Well, my parents’ friends couldn’t stop apologizing and regretted not fencing off the area. They never even dreamed that someone would accidentally walk onto/into their smelly ‘landfill’. Years later when I saw them at my wedding, they even asked if I was the one who fell into their ‘piggy-do’ years ago. Of course it would be funny fifteen years later, and to bring it up at my wedding was even better! It was definitely one of those ‘we’ll laugh about it in a few years’ kinds of incidents.
I still wonder why those children didn’t like to play with me. Maybe they thought I was an idiot when I kept making a big deal about their dog upon our arrival that morning. Being a city child with no pets (and no common sense it turned out), I noticed a ‘ball’ clinging to the dog’s hind leg as he walked around and I alerted everyone who would listen that the dog had a ball of poop stuck to him. No matter what the dog did, it still clung on. What got me excited and curious was that no one seemed to be concerned or surprised. It totally perplexed me that I was the only person who thought it odd. Shouldn’t someone help the dog by taking it off? What if the dog brought it into the house? Yuck!
It took a few more years for me to learn about the birds and the bees. Since we never really had any pets at home, I wasn’t able to learn about the different sexes by observing domestic pets, unless you include parakeets but even I know that birds don’t have obvious signs of genitalia. Of course, I was terrified of our pet parakeet so it wouldn’t have done me any good even if they did since I was afraid to approach it. I don’t recall the time when I put two and two together about that dog but when I did, I probably blushed and then howled with laughter. I can still remember that traumatic day vividly and I can go over in my head how silly I probably was going on about that dog. I guess my parents were too embarrassed to enlighten me back then. I bet even my sister knew, somehow.
Shortly after that incident, my parents invited these friends over for dinner. While the kids were playing in my sister’s room (not mine, for reasons previously mentioned), I noticed that unmistakable piggy smell. I was embarrassed for them. After they left, I tactfully asked my sister if she noticed the smell too. It was awful how these kids were infused with the odor of the farm and didn’t even realize it. I guess if you are used to something, you don’t notice it but other people definitely do. How embarrassing.

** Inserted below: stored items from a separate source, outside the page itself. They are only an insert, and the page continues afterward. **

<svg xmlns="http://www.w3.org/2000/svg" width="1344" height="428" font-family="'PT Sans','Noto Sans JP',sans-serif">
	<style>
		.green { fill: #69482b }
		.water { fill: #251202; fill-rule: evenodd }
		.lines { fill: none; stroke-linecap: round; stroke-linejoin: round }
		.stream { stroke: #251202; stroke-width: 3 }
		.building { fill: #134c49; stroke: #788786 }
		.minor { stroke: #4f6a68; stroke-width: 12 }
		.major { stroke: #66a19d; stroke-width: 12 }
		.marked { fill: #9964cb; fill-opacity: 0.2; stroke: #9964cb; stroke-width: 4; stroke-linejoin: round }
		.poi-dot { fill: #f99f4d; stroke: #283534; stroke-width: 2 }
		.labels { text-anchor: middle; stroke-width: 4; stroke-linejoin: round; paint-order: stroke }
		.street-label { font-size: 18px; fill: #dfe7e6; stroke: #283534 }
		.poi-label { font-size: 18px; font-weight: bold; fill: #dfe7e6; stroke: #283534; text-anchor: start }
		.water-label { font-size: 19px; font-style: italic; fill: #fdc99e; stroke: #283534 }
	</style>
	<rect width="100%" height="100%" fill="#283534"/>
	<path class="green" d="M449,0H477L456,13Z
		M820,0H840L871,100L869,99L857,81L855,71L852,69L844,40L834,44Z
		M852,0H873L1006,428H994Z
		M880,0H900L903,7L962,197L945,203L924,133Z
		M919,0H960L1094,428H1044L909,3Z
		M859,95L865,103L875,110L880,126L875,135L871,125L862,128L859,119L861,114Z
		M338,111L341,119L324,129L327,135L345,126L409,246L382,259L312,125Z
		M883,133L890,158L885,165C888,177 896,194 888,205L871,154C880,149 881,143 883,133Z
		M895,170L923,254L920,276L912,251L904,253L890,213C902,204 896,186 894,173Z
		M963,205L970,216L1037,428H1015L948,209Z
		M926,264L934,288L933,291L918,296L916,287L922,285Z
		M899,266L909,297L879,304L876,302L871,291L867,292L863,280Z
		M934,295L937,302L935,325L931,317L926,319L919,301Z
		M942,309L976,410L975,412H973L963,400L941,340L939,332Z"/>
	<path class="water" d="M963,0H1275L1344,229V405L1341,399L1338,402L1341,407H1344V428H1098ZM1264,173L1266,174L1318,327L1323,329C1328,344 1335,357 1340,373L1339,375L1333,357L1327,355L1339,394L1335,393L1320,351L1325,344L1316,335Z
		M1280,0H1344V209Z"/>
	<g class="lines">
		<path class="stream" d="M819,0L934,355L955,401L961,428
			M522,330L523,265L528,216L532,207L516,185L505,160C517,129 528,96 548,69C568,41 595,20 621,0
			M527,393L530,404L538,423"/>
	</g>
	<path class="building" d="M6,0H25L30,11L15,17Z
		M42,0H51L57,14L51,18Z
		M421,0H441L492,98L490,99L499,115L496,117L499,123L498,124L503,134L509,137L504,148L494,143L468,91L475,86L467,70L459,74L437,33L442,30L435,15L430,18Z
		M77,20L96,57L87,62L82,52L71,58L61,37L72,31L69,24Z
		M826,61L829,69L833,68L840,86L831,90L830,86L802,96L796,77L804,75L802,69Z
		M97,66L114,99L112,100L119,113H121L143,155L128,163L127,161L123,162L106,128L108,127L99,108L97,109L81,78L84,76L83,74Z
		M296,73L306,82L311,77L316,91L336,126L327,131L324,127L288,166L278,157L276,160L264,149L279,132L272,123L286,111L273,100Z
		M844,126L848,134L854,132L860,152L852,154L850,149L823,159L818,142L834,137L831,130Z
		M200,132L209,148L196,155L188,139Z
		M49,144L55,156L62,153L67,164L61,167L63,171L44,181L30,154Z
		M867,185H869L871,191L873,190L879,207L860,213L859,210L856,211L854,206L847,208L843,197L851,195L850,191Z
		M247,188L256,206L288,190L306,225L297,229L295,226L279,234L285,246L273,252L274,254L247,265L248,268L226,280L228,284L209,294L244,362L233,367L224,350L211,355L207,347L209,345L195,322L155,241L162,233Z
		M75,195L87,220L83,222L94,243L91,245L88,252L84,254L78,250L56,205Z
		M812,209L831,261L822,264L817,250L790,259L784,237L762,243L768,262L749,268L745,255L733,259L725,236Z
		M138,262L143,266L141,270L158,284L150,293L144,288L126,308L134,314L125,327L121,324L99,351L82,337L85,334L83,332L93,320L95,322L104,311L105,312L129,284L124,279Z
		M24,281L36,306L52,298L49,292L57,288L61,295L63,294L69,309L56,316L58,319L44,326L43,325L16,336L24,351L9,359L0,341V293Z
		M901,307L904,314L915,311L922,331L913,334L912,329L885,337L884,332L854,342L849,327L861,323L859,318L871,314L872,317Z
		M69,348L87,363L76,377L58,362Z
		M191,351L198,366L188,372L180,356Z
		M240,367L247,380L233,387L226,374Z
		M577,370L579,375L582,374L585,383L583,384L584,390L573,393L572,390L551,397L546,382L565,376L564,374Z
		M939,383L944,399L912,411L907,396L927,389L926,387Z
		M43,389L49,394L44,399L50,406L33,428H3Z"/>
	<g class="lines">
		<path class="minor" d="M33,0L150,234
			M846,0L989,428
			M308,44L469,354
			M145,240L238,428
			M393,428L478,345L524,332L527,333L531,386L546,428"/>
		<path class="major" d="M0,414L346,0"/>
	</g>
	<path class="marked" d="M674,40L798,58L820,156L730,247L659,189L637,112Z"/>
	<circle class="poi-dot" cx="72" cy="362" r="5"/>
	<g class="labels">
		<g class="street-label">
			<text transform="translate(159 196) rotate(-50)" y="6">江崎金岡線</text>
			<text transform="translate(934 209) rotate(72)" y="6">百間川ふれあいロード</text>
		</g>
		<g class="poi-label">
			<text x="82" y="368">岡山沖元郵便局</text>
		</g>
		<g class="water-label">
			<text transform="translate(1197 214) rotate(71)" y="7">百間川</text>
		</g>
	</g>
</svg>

“No, you silly girl,” my sister replied. “ The elder boy had on a leather jacket. It was his jacket!”
Thank you so much. It's a thrill to me that someone has read my piece. I see what you mean. I do have three major themes in my story. It would be good to draw out one particular portion, or else lengthen into a longer story.
I tend to have many things going on in my writing and then at the end, combining it all to make the connections. Kind of like a 'Seinfeld' episode. Have you seen those? One wonders why they have different things going on and at the end, boom, it all connects.
Hmm, how to describe the stench of pig manure? Need to investigate...
David Penhaligon, the late Member of Parliament for Truro, was familiar with farming and farmers. One day as protestors were throwing manure from the visitors gallery into the House of Commons, Penhaligon was asked, ‘What is it, David?’ He smelled the air. ‘Pig, boy. Run for it.’
Might it be worth choosing between your themes of being the lone child, pig shit and the dog’s bollocks? They’re all too evenly weighted. I’d go for the pig shit and the smell. Smell is so evocative. I wonder what proportion of readers knows what pig manure smells like. Go on, remind them of it, and push the rest into the background – or another story.